In summary: GEO is the new SEO for an AI-first world. If your SaaS product isn't showing up when potential customers ask AI tools for recommendations, you're losing deals you don't know about. The fix starts with clear positioning, consistent category definitions, and building a citation footprint across credible third-party sources.
Frequently Asked Questions
What is GEO (Generative Engine Optimization)?
GEO is the practice of optimizing your product and content to appear in AI-generated answers from tools like ChatGPT, Perplexity, and Google AI Overviews. It differs from traditional SEO in that the goal is to be the single recommended answer rather than one of ten ranked results.
What is AEO (Answer Engine Optimization)?

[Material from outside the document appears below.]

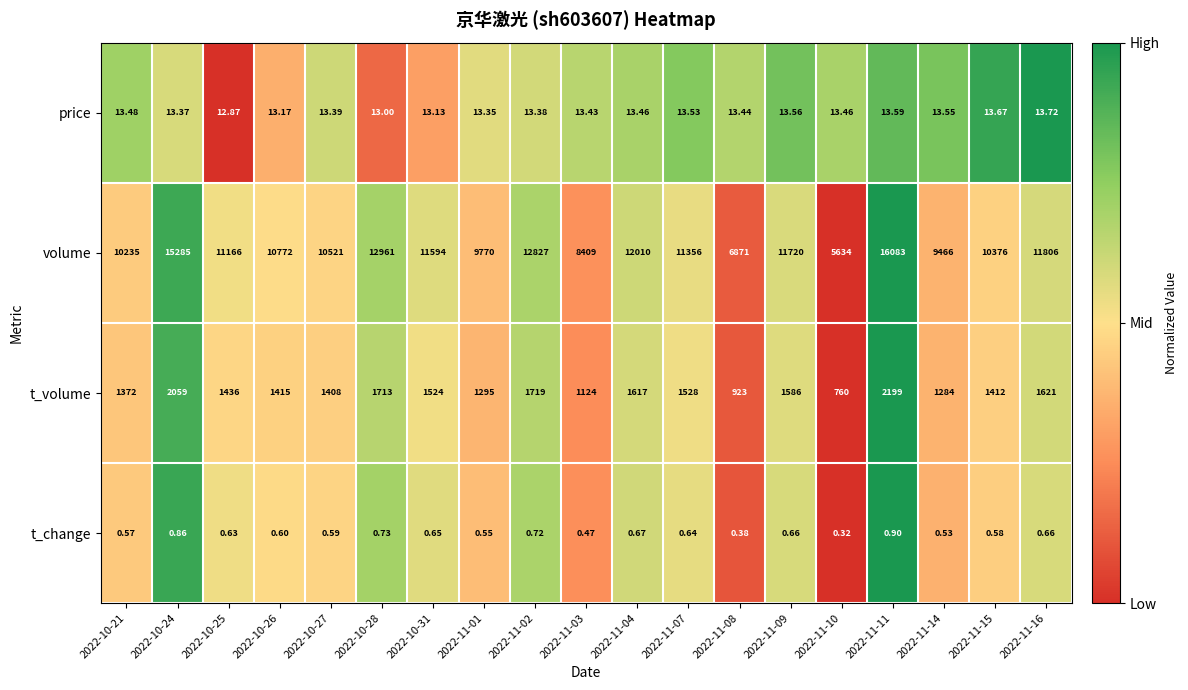

Rank the series at 2022-11-04 from lowest to highest value.

t_change, price, t_volume, volume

AEO (Answer Engine Optimization) is the practice of structuring content so it appears as a direct answer in search engine featured snippets and AI Overviews. It overlaps with GEO but focuses specifically on Google's answer box and voice search results.
How does ChatGPT decide which products to recommend?
ChatGPT recommends products based on patterns in its training data — primarily how often a product is mentioned in credible sources, how clearly its category and use case are defined, and how consistent that description is across different sources.
Does llms.txt actually help with AI search visibility?
llms.txt is an emerging standard that helps AI crawlers understand your product. While it's too new to have definitive research behind it, implementing it is low-effort and consistent with general GEO best practices around clear, machine-readable product descriptions.
How long does it take to improve GEO rankings?
Content-based GEO improvements (clearer positioning, FAQ content, blog posts answering direct questions) can start showing results within weeks as AI models are updated. Building a citation footprint through third-party mentions takes longer — 2-3 months of consistent effort.